*Task objective*: Show all lines from the listing below that contain "loadadder".
Source material: Begin
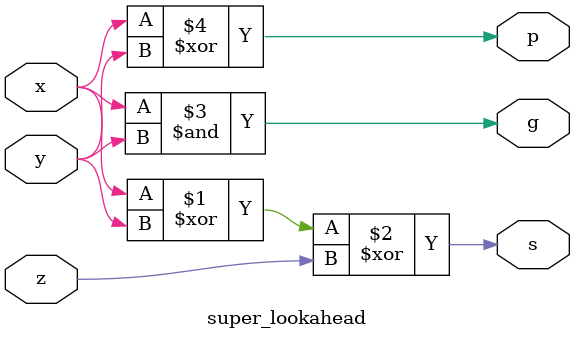
<source format=sv>
module lookahead_adder (
	input logic [15:0] A, B,
	input logic        cin,
	output logic [15:0] S,
	output logic       cout
);

/**logic c0, c1, c2;
logic [3:0] P;
logic [3:0] G;

lookahead la0(.a,.b,c[0],s,p,g) 
always_comb
begin
c0 = (0&P[0]) | G[0] 
 input c_in,
c1 = (0&P[0} & P[1] | G[0] & G[1]) //
end **/

/**module lookahead (input [3:0] A, B, 
 input c_in,
 output logic [3:0] S,
 output logic p, g);

endmodule

module full_adder (input x, y, z,
 output logic s, c);
assign s = x^y^z;
assign c = (x&y)|(y&z)|(x&z);
endmodule**/

//	  logic c1out, c2out, c3out;
		logic [3:0] pg;
		logic [3:0] gg;
		logic cout1, cout2, cout3;
		
	  loadadder la0(.A(A[3:0]), .B(B[3:0]), .cin(cin), .s(S[3:0]), .pg(pg[0]), .gg(gg[0]));
	  loadadder la1 (.A(A[7:4]), .B(B[7:4]), .cin(cout1), .s(S[7:4]), .pg(pg[1]), .gg(gg[1]));
	  loadadder la2(.A(A[11:8]), .B(B[11:8]), .cin(cout2), .s(S[11:8]),.pg(pg[2]), .gg(gg[2]));
	  loadadder la3(.A(A[15:12]), .B(B[15:12]), .cin(cout3), .s(S[15:12]), .pg(pg[3]), .gg(gg[3]));
	  
	  assign cout1 = (gg[0] | cin & pg[0]);
	  assign cout2 = gg[1] | gg[0] & pg[1] | cin & pg[0] & pg[1];
	  assign cout3 = gg[2] | gg[1] & pg[2] | gg[0] & pg[2] &pg[1] | cin & pg[2] & pg[1] & pg[0];
	  
	  assign cout = gg[3] | gg[2] & pg[3] | gg[1] & pg[2] & pg[3] | gg[0] & pg[3] & pg[2] & pg[1] | cin & pg[3] & pg[2] & pg[1] & pg[0];
	  

endmodule
module loadadder(input logic [3:0]A,B,
					input logic cin,
					output logic [3:0] s,
					output logic pg, gg);
					
		logic [3:0] p;
		logic [3:0] g;
		logic 		c0,c1,c2,c3;


super_lookahead SL0(.x(A[0]), .y(B[0]), .z(c0), .s(s[0]), .g(g[0]), .p(p[0]));  
super_lookahead SL1(.x(A[1]), .y(B[1]), .z(c1), .s(s[1]), .g(g[1]), .p(p[1]));  
super_lookahead SL2(.x(A[2]), .y(B[2]), .z(c2), .s(s[2]), .g(g[2]), .p(p[2]));  
super_lookahead SL3(.x(A[3]), .y(B[3]), .z(c3), .s(s[3]), .g(g[3]), .p(p[3]));  

		assign c0 = cin;
		assign c1 = cin & p[0] | g[0];
		assign c2 = cin & p[0] & p[1] | g[0] & p[1] | g[1];
	   assign c3 = cin & p[0] & p[1] & p[2] | g[0] & p[1] & p[2] | g[1] & p[2] | g[2];
	  //cout1 = gg[0] + c[0] & pg[0];
	  
	 assign pg = ( p[0] & p[1] & p[2] & p[3]);
	 assign gg = g[3] | (g[2] & p[3] | g[1] & p[3] & p[2]) | (g[0] & p[3] & p[2] & p[1]);


endmodule
module super_lookahead	 (input logic x, y, z,
						  output logic s, p, g);
		assign s = (x^y^z);
		assign g = (x & y);
		assign p = (x ^ y);

endmodule
</source>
Source material: End
*Solution*:
	  loadadder la0(.A(A[3:0]), .B(B[3:0]), .cin(cin), .s(S[3:0]), .pg(pg[0]), .gg(gg[0]));
	  loadadder la1 (.A(A[7:4]), .B(B[7:4]), .cin(cout1), .s(S[7:4]), .pg(pg[1]), .gg(gg[1]));
	  loadadder la2(.A(A[11:8]), .B(B[11:8]), .cin(cout2), .s(S[11:8]),.pg(pg[2]), .gg(gg[2]));
	  loadadder la3(.A(A[15:12]), .B(B[15:12]), .cin(cout3), .s(S[15:12]), .pg(pg[3]), .gg(gg[3]));
module loadadder(input logic [3:0]A,B,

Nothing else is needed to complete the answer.